The cleaner and better presented you make the property, the more likely you are to find a great tenant who will maintain the condition of the home.

Wednesday, 3 August 2016

Should I allow tenants to keep a pet?

Obedience training, vet bills, countless ‘mistakes’ and unconditional love. That’s pet ownership a feature of more Australian households than ever before. The Australian Veterinary Association conducted a study in 2013 to estimate that there were 25 million pets in Australia and that 5 million of the 7.6 million household had a pet.
Yikes! That’s 65% of all household in Australia that have a pet (and maybe more than one). In fact, you may have a pooch, friendly feline or feathered friend in your household. This also means that 65% of all tenants have pets.

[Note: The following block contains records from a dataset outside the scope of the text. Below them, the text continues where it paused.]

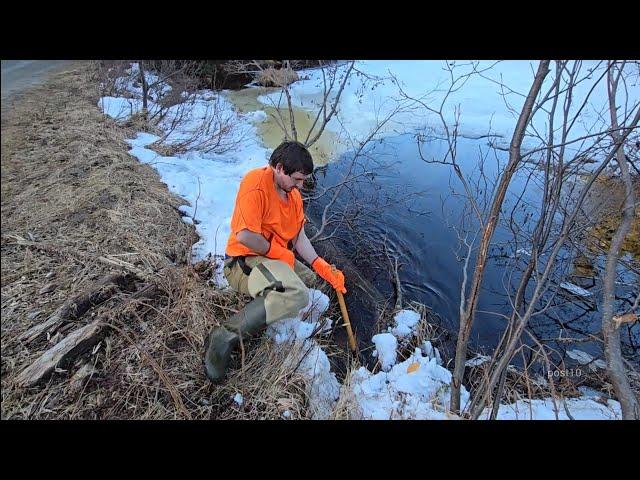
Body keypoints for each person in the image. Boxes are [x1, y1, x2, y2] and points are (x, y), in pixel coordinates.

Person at [204, 140, 347, 383]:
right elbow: (245, 235)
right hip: (242, 260)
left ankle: (277, 306)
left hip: (272, 257)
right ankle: (223, 336)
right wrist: (277, 253)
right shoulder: (255, 184)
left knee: (312, 281)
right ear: (280, 168)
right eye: (297, 179)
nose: (300, 186)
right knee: (296, 294)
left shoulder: (293, 197)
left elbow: (299, 237)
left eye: (303, 180)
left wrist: (320, 264)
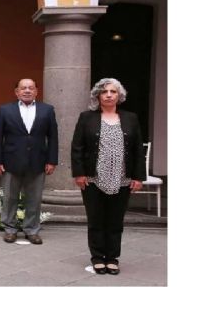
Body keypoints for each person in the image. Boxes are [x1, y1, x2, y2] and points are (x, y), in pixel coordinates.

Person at [71, 78, 145, 275]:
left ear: (119, 96)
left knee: (115, 220)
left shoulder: (131, 118)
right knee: (96, 219)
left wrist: (138, 177)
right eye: (105, 92)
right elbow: (77, 148)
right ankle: (97, 257)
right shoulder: (86, 117)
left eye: (113, 91)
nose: (109, 95)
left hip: (122, 179)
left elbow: (138, 149)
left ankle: (112, 258)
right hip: (93, 178)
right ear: (98, 96)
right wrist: (79, 173)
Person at [0, 78, 58, 244]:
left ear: (36, 91)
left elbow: (53, 137)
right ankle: (10, 229)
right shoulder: (4, 110)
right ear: (17, 92)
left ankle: (31, 229)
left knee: (34, 199)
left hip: (38, 161)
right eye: (23, 88)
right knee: (10, 198)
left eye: (30, 88)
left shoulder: (47, 110)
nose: (27, 91)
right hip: (10, 162)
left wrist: (52, 160)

So as a landlord, should you allow pets? Every landlord is faced with this very important question as they wonder if a tenant with a pet may damage their property more than a tenant without a pet. After almost three decades of managing properties in the south-west of Sydney we can say there is no evidence this assumption is based on fact.

Certainly we have occasionally seen properties infested with fleas after a tenant with a pet vacates. Equally, we have seen properties left dirty and damaged by tenants without a pet. Luckily such circumstances are rare.

Importantly, however, this simple fact should be considered; if you elect not to allow tenants to have a pet you eliminate two-thirds of all available tenants in the marketplace, any one of whom may be your perfect tenant. When you turn your back on two-thirds of the market place you also extend the time it will take to find a tenant, perhaps by as much as two weeks. Two weeks rent, at $450.00 per week, is $900.00. A substantial loss for the sake of finding a tenant (who may still not be perfect) without a pet.

In all circumstances be assured Prudential Real Estate staff will always abide by your instructions. If you say you would like a tenant without a pet we will diligently pursue your goal until we find the best tenant for your property. Our primary aim is the success of your investment and for that reason we would be concerned about a decision that may cause you to lose two weeks rent.

More pet facts from the Australian Veterinary Association website ...
  • In 2013 there were estimated to be more than 25 million pets in Australia, with nearly 5 million of Australia's 7.6 million households home to pets. At 63%, Australia has one of the highest rates of pet ownership in the world.
  • Dogs are the most common pet, with 39% of households owning a dog. There are estimated to be 4.2 million pet dogs in Australia; 19 dogs for every 100 people.
  • Cats are the second most common pet, with 29% of households owning a cat. There are estimated to be 3.3 million pet cats in Australia; 15 cats for every 100 people.
  • Fish are the most numerous pet type, with a total population of 10.7 million. The number of birds is estimated to be 4.8 million, with a further 2.2 million other pets including small mammals and reptiles.